C ompany: Calvert Investments.
Joel Page/The Washington Post - Calvert Investment employees who walk to work are rewarded with $120 vouchers toward a pair of walking shoes.
C ompany: Calvert Investments.
L ocation: Bethesda.
Number of employees: About 200.
It takes Kate Eldred exactly 17 minutes to walk the three-quarters of a mile from her house to work.
“I’m not the speediest turtle on the block,” said Eldred, a Web manager at Calvert Investments in Bethesda. “But oh, I love it. Walking to work is everything that you think it would be.”
The Bethesda-based company, which manages mutual funds and other investments, rewards employees who walk to work by giving them $120 toward a pair of shoes every year.
“We started out by just paying for Metro rides,” said Lauren Lefkowitz, a human resources consultant at Calvert. “But then folks started saying, ‘Hey, what about all of us who use other forms of non-car transportation?’”
Now employees who bike to work are awarded a one-time payment of $500 toward a bicycle, and those who use public transportation are reimbursed for their Metro and bus rides. About one-third of the company’s employees currently commute without a car, Lefkowitz said.
Eldred has been walking to work since she joined Calvert in 2007. Every January, she gets a voucher for new walking shoes. Last year, she got some lace-up boots.
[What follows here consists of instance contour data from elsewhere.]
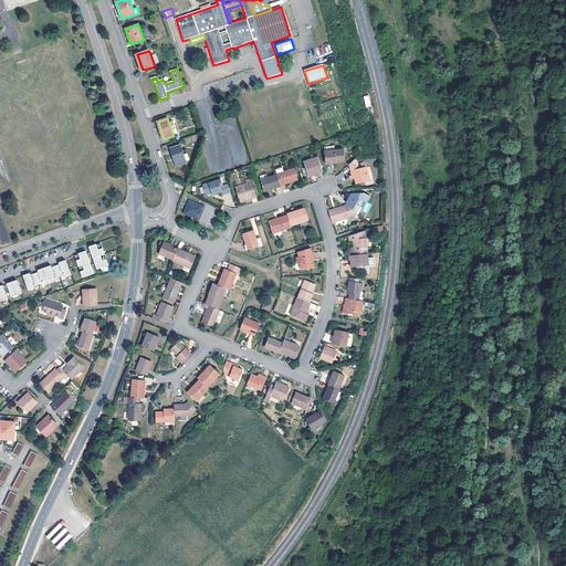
[(180,146),(171,149),(177,167),(187,164),(180,146)]
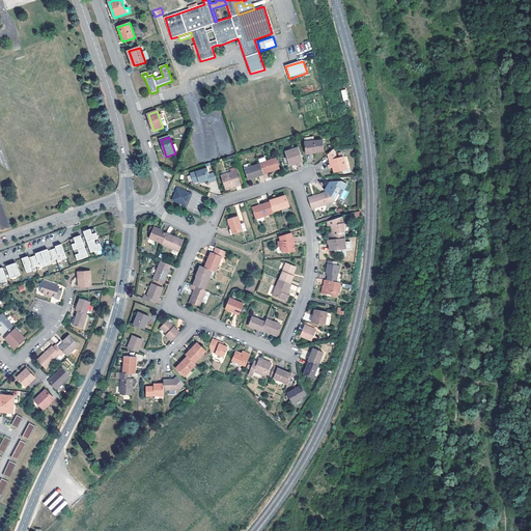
[(314,149),(314,150),(323,148),(320,138),(313,140),(303,142),(305,151),(314,149)]
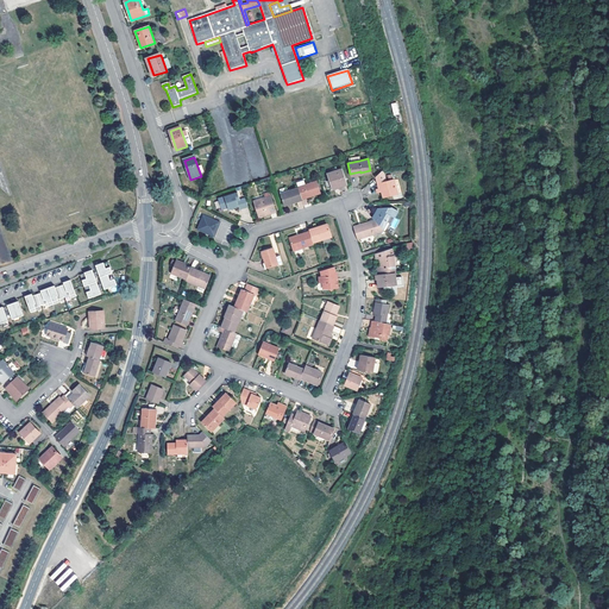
[(345,184),(340,169),(326,174),(331,189),(345,184)]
But usually she buys oxfords.
“I look like a geek walking into the office,” she said. “But you know, it’s part of the look — I carry a backpack, too.”
Her favorites — the ones she’ll likely replace this coming January — are what Eldred calls “nun’s shoes”: black, rubber-soled lace-up oxfords by Ecco.
Eldred won’t reveal how many pairs of shoes she owns. “Like most people, it’s a few too many,” she says, adding that she bought all of her walking shoes through Calvert’s program.
Last year, Eldred read all 1,488 pages of Vikram Seth’s “A Suitable Boy” during her walk to and from work.
“It feels very old-fashioned to walk to work,” she said. “It’s almost like you’re living in the 1950s, in a world where people don’t get in their car to go four blocks.”
“But,” she added, “truth be told, when it’s a hundred degrees outside or when it’s snowing, I get a ride.”